--- Exercise data ---

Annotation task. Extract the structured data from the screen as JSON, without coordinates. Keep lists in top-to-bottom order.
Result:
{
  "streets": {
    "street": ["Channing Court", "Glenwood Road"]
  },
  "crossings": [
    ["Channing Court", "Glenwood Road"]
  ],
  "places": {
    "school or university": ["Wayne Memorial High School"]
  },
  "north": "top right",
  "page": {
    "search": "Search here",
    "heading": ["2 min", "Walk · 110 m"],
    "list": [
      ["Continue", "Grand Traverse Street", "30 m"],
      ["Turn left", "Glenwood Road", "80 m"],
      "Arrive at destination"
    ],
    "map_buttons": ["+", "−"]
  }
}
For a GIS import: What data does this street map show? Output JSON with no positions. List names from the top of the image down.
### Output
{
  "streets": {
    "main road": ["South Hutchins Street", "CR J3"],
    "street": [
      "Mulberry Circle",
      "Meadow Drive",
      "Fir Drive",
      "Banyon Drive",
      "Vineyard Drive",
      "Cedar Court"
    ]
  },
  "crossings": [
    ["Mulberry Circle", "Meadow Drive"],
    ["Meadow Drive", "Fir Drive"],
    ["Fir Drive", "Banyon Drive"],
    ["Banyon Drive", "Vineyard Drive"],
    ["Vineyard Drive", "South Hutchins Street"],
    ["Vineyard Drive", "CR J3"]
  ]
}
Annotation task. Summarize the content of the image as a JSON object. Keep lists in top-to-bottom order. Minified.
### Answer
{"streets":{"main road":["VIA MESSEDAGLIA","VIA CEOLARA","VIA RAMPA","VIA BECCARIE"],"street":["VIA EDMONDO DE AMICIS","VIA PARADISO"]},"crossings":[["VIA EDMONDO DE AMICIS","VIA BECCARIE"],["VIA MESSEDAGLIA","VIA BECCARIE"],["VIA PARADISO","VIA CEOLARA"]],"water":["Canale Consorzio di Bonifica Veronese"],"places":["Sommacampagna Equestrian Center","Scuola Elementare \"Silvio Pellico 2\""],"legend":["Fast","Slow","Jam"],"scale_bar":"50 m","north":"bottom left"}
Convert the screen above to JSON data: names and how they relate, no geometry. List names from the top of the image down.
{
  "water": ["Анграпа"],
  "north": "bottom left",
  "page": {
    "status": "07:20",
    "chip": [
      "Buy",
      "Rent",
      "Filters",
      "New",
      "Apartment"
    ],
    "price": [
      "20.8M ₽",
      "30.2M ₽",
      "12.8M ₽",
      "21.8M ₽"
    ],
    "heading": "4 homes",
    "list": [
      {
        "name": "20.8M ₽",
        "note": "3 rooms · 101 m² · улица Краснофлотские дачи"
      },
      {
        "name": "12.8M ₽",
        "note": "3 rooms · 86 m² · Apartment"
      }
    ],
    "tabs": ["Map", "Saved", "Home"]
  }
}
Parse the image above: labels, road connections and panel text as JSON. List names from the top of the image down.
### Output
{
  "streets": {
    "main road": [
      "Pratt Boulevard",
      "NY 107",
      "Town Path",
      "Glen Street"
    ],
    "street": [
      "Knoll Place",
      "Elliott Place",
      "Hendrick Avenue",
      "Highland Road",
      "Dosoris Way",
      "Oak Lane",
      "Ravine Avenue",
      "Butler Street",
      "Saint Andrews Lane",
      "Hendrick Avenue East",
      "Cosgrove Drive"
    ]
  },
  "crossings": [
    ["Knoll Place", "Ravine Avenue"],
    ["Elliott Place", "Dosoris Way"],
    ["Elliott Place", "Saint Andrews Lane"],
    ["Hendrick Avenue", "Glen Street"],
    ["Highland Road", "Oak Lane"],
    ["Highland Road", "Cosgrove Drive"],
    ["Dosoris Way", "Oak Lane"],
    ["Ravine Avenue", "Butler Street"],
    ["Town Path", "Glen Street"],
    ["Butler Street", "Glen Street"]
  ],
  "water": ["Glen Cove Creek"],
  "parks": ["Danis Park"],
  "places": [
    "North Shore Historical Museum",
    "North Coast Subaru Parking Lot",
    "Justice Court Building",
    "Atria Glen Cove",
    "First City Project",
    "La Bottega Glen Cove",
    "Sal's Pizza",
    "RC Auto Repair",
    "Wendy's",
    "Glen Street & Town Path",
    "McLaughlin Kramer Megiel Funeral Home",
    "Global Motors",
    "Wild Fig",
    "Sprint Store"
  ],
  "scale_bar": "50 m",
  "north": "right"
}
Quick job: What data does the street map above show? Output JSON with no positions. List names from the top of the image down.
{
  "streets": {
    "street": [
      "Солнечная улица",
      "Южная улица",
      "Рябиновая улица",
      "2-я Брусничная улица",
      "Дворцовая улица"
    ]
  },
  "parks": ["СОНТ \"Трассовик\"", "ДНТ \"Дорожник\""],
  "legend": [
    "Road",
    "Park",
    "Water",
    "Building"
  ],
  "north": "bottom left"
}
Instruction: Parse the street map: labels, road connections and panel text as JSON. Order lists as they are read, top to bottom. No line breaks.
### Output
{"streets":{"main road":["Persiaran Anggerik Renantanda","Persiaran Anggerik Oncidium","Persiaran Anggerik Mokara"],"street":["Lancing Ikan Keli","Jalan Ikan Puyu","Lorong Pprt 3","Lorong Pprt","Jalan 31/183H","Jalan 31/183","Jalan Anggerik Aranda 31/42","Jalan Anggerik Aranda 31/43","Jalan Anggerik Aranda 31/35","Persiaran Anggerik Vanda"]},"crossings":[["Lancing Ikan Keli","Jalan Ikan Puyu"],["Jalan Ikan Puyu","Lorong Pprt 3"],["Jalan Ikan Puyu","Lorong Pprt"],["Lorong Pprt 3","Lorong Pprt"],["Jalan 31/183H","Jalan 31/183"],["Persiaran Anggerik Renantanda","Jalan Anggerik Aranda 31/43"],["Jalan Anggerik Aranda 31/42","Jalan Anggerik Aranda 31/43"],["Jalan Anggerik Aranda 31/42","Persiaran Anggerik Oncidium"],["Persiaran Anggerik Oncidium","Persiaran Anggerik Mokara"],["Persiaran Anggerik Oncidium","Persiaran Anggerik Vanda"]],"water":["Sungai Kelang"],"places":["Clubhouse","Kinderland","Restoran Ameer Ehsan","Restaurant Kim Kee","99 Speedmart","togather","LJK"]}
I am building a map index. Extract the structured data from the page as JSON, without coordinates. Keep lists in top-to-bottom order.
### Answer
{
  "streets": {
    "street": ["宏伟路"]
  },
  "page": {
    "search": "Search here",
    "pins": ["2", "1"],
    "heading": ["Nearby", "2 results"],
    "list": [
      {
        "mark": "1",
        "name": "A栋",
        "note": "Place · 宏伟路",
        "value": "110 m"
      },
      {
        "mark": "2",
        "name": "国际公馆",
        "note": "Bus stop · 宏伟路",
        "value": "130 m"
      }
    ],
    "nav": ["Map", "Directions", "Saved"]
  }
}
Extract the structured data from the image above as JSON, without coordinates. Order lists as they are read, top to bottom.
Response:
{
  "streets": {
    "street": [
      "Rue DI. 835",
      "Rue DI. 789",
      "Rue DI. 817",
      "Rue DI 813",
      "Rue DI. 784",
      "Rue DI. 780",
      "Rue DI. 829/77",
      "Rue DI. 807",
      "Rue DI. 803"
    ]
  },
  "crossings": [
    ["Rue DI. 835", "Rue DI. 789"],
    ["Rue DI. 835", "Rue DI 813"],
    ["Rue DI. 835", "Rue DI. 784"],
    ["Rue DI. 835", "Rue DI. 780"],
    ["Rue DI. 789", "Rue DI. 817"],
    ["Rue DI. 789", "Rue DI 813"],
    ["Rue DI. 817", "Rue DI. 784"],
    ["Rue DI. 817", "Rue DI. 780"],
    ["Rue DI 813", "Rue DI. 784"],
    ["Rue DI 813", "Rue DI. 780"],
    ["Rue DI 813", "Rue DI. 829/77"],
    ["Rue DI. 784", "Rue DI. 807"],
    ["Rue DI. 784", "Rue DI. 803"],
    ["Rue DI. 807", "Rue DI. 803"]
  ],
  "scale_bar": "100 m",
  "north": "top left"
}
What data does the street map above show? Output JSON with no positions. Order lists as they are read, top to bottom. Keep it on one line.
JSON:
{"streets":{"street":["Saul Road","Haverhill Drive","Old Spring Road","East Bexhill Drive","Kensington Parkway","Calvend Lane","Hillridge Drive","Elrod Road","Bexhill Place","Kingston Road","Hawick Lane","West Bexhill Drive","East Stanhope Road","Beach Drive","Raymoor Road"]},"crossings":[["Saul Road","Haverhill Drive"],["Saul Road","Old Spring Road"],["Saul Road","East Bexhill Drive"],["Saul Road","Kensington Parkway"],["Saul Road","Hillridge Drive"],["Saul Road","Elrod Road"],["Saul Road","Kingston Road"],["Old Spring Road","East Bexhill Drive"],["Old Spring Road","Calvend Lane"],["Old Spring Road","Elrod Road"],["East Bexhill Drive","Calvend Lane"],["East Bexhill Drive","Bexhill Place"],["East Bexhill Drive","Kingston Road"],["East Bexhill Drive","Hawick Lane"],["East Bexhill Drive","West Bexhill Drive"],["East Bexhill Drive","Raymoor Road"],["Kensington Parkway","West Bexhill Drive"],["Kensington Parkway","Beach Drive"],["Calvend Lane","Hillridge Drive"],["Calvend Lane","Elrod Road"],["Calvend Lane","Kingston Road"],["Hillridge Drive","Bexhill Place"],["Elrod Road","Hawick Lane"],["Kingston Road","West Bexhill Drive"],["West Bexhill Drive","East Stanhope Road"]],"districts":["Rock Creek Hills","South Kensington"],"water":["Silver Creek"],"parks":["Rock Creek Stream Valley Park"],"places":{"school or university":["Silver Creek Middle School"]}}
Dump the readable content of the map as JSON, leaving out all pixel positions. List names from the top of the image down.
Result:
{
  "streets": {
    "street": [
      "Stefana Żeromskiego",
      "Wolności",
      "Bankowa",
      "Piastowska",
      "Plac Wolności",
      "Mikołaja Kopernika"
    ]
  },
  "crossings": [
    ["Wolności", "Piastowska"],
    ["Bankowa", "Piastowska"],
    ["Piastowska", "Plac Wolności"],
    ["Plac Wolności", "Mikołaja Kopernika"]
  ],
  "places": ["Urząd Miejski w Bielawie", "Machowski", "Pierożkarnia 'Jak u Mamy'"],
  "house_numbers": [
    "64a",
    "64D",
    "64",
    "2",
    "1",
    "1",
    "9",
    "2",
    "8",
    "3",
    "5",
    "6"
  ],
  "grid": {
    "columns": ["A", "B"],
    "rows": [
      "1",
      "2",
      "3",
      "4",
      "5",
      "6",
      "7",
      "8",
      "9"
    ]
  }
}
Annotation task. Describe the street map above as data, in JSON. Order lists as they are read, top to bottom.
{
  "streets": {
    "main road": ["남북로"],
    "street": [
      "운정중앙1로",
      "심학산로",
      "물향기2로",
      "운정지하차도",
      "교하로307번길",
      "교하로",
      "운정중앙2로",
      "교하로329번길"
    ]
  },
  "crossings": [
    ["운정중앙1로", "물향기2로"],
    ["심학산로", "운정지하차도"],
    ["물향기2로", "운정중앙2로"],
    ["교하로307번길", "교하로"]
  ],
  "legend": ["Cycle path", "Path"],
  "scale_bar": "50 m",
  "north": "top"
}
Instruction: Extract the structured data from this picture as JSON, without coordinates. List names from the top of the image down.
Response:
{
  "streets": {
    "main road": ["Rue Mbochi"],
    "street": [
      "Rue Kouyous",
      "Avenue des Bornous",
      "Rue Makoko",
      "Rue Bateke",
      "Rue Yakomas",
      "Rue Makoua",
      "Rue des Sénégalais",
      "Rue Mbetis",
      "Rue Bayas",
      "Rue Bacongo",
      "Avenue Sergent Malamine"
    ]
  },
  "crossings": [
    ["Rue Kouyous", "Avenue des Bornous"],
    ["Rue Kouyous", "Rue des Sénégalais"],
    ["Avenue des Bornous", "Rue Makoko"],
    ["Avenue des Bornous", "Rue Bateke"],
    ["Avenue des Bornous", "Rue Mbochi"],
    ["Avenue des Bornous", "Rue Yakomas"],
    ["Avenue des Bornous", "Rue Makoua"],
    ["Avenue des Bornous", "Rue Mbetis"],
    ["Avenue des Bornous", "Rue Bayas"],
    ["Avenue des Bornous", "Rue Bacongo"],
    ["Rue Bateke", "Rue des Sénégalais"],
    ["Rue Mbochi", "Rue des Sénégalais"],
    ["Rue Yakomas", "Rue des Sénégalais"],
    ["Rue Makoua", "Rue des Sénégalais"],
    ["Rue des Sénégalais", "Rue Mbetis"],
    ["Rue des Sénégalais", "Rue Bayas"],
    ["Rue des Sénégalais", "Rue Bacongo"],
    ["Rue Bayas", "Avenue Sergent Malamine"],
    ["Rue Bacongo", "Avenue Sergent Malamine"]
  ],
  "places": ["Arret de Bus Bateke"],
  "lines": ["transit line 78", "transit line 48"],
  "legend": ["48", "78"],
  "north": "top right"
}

---

What the task requires:
Beginning with the top line of the data above, output every line exactly until the one that contains "Annotation task. Summarize", and include that one too.

Task solution:
Annotation task. Extract the structured data from the screen as JSON, without coordinates. Keep lists in top-to-bottom order.
Result:
{
  "streets": {
    "street": ["Channing Court", "Glenwood Road"]
  },
  "crossings": [
    ["Channing Court", "Glenwood Road"]
  ],
  "places": {
    "school or university": ["Wayne Memorial High School"]
  },
  "north": "top right",
  "page": {
    "search": "Search here",
    "heading": ["2 min", "Walk · 110 m"],
    "list": [
      ["Continue", "Grand Traverse Street", "30 m"],
      ["Turn left", "Glenwood Road", "80 m"],
      "Arrive at destination"
    ],
    "map_buttons": ["+", "−"]
  }
}
For a GIS import: What data does this street map show? Output JSON with no positions. List names from the top of the image down.
### Output
{
  "streets": {
    "main road": ["South Hutchins Street", "CR J3"],
    "street": [
      "Mulberry Circle",
      "Meadow Drive",
      "Fir Drive",
      "Banyon Drive",
      "Vineyard Drive",
      "Cedar Court"
    ]
  },
  "crossings": [
    ["Mulberry Circle", "Meadow Drive"],
    ["Meadow Drive", "Fir Drive"],
    ["Fir Drive", "Banyon Drive"],
    ["Banyon Drive", "Vineyard Drive"],
    ["Vineyard Drive", "South Hutchins Street"],
    ["Vineyard Drive", "CR J3"]
  ]
}
Annotation task. Summarize the content of the image as a JSON object. Keep lists in top-to-bottom order. Minified.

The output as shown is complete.